== TASK ITEM ==
What is the number of lines in this listing that include "Votre"? Answer with that number only.

········

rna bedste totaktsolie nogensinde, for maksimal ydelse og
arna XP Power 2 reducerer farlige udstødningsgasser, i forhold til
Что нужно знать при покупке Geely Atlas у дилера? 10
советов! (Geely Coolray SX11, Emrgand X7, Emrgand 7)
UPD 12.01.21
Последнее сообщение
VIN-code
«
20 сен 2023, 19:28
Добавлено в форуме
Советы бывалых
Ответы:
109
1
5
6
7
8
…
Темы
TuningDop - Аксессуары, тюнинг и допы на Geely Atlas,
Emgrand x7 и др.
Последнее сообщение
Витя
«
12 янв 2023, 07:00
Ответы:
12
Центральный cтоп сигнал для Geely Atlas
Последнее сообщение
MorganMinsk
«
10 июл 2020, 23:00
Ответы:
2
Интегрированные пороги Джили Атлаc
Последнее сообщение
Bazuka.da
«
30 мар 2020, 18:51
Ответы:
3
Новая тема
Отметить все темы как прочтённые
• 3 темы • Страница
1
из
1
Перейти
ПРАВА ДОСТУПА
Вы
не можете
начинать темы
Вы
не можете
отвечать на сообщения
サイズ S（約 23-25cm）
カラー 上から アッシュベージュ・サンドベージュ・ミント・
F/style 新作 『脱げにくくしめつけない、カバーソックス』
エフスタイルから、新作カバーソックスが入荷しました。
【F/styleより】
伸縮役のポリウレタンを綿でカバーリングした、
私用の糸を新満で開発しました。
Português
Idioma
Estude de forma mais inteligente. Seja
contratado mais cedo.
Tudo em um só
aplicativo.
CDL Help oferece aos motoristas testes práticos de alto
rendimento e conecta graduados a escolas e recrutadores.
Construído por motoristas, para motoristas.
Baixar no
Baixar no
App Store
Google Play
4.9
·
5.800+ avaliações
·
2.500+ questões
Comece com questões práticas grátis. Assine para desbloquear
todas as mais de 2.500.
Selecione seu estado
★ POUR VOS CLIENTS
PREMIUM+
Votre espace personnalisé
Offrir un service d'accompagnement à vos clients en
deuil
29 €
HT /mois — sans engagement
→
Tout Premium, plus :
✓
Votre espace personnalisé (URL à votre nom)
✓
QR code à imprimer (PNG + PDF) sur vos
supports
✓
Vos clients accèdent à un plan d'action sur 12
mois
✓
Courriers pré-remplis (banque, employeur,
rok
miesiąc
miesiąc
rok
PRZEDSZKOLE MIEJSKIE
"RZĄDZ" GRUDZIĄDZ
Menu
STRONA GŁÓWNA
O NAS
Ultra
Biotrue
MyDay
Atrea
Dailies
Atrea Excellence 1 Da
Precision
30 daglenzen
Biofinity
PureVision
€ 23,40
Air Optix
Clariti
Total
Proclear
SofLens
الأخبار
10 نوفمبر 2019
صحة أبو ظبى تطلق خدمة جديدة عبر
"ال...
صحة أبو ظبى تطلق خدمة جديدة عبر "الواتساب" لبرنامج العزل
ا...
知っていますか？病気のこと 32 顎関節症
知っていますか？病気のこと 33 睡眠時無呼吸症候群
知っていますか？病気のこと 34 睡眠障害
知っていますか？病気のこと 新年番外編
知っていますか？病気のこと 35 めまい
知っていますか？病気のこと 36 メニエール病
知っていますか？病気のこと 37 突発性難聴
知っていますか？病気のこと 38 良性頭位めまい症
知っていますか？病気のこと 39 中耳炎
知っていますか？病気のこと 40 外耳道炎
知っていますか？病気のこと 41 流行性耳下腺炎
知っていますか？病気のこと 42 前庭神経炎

········

== SOLUTION FOR THIS TASK ==
2